#### [Document extract]
***

At level 0 of the Purdue model, ${\mathrm{AE}}^3$GIS simulates the physical sensors and actuators using the Python Sub-Module (PSM) that is included as a hardware option in OpenPLC Runtime [22]. The PSM exposes a python interface for users to implement any custom behavior between the OpenPLC Runtime and device hardware. This flexibility of PSM allows for writing simple python functions to model physical component behaviors, such as serial communication.

At Level 1 of the Purdue model, the logic control layer is implemented using OpenPLC instances that interact with the physical devices via the PSM. It can expose physical device behavior using simple Python functions for sensors and actuators. The communication between the logic control layer and the supervisory layer is performed via the Modbus/TCP protocol, with the OpenPLC instances operating as Modbus servers and the SCADA/HMI components operating as Modbus clients. In addition, since the entire topology of the ${\mathrm{AE}}^3$GIS is implemented on virtual devices only, Modbus/TCP protocol communication occurs over standard Ethernet interfaces within the GNS3 topology. It is also important to note that although Modbus/TCP protocol is used in the default configuration of the topology, other industrial communication protocols such as DNP3 and OPC UA are also supported by OpenPLC.

Levels 2–3 include the Supervisory and DMZ layers. The Supervisory layer hosts ScadaBR [23], which functions as an HMI component, utilizing an Ubuntu-based container to display field measurements, operator command functions, and system trends. EWS and update/patch servers are achieved through lightweight Ubuntu containers with custom Python script-based automation, simulating software update, configuration, signature distribution, and periodic polling of Level 1 PLCs. DMZ-based services include security-related functions, including SMB file servers, OpenSSH/VPN servers, and intrusion detection using either Suricata or Snort 3. These functions allow for hands-on exercises on topics including secure remote access, host pivoting, log analysis, and malware propagation. Firewalls within this layer can utilize any of the following tools: iptables, nftables and FireHOL.

Levels 4–5 include simulated Enterprise IT Services, which include common IT services within an enterprise network. These include ISC-DHCP servers, Samba SMB file servers, NGINX and Apache web servers, VSFTPD FTP servers, MySQL historian databases, and Ubuntu desktop workstations with remote access capabilities. These services provide an operational environment to support adversarial scenarios, including lateral movement, directory traversal, and remote exploitation. The modular design allows for additional services, including Bind9 DNS, Windows clients, Active Directory, and centralized log servers.

All devices communicate on software-defined VLANs that are interconnected via switches (e.g., Open vSwitch) and routers. The virtualized network infrastructure implements segmentation, firewall rules, and routing that mimic typical ICS segmentation. The rules for access control, port filtering, and communication zones can be tailored to accommodate a wide variety of offense and defense scenarios.

3.1.3. Network Architecture and Communication Patterns

The communication patterns in ${\mathrm{AE}}^3$GIS are designed to mimic IP-based virtual networks and have specific bandwidth restrictions that mimic the real-world environment. The restrictions include latency, jitter, packet loss, and bandwidth limitations achieved via the use of Linux-based tc (traffic control) commands. Such restrictions are imposed on specific network interfaces.

***

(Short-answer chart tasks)
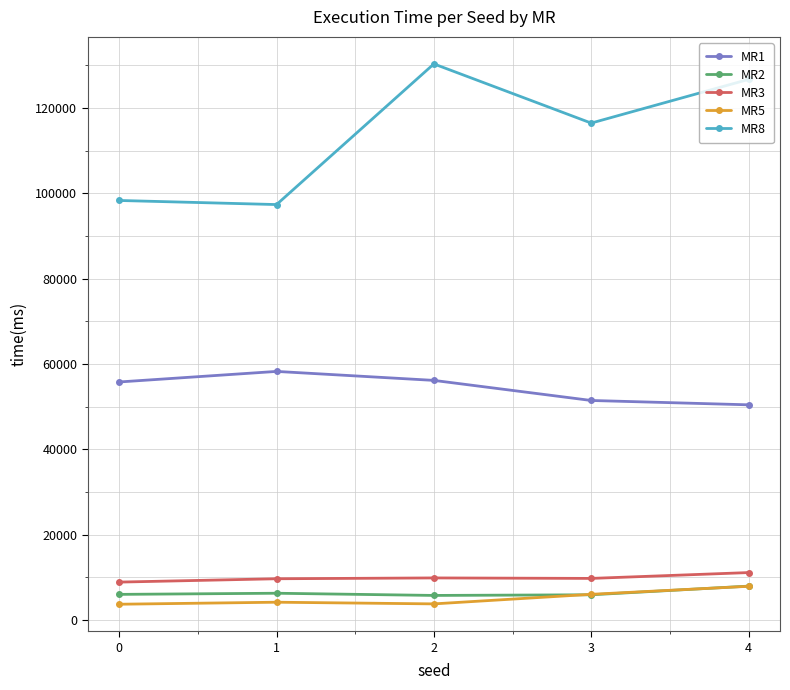

Is it true that MR3 equals 9867 at 2?

True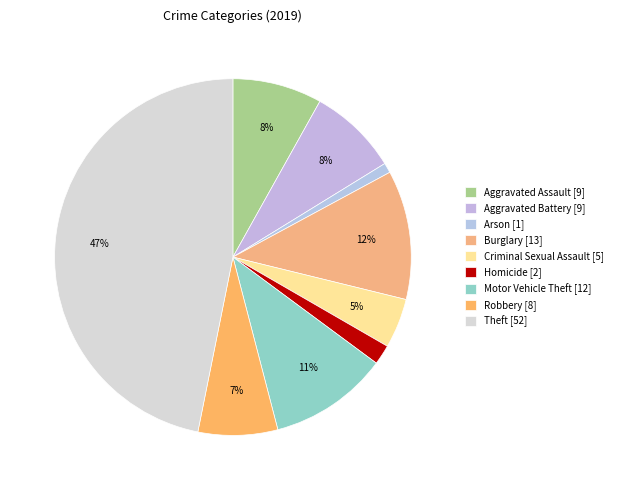

Count the number of slices in the pie.

9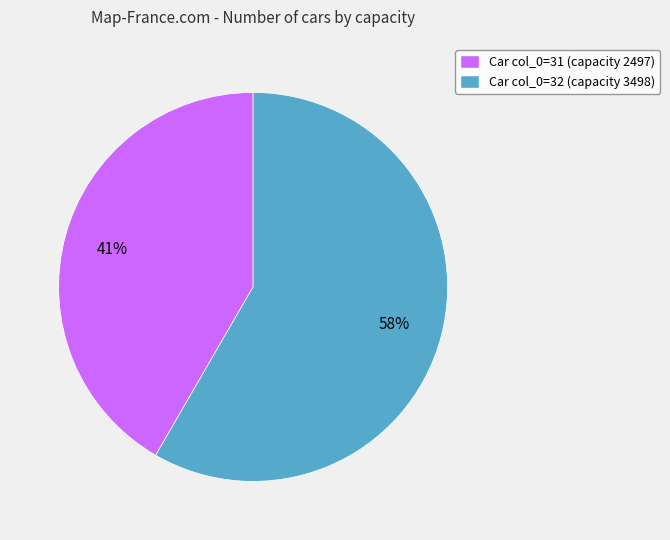

How many segments does this pie chart have?

2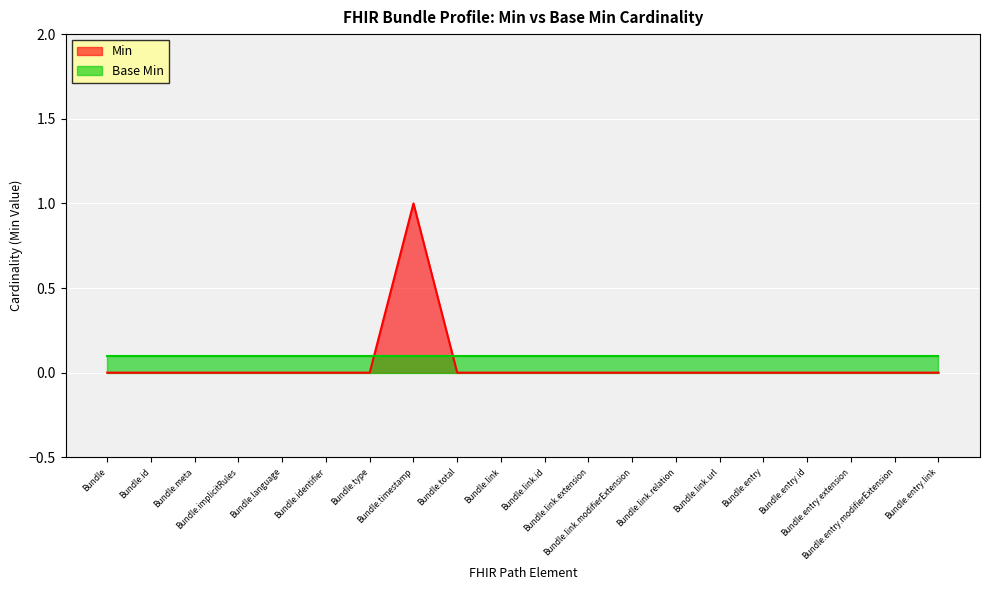

How many lines are shown in the chart?

2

***

#### [Exercises to complete]
[A] According to the testbed description, which protocol handles communication between the logic control layer and the supervisory layer?
[B] Write out the testbed description from "Levels 2–3 include" to "nftables and FireHOL.".

#### [Task responses]
[A] Modbus/TCP

[B]
Levels 2–3 include the Supervisory and DMZ layers. The Supervisory layer hosts ScadaBR [23], which functions as an HMI component, utilizing an Ubuntu-based container to display field measurements, operator command functions, and system trends. EWS and update/patch servers are achieved through lightweight Ubuntu containers with custom Python script-based automation, simulating software update, configuration, signature distribution, and periodic polling of Level 1 PLCs. DMZ-based services include security-related functions, including SMB file servers, OpenSSH/VPN servers, and intrusion detection using either Suricata or Snort 3. These functions allow for hands-on exercises on topics including secure remote access, host pivoting, log analysis, and malware propagation. Firewalls within this layer can utilize any of the following tools: iptables, nftables and FireHOL.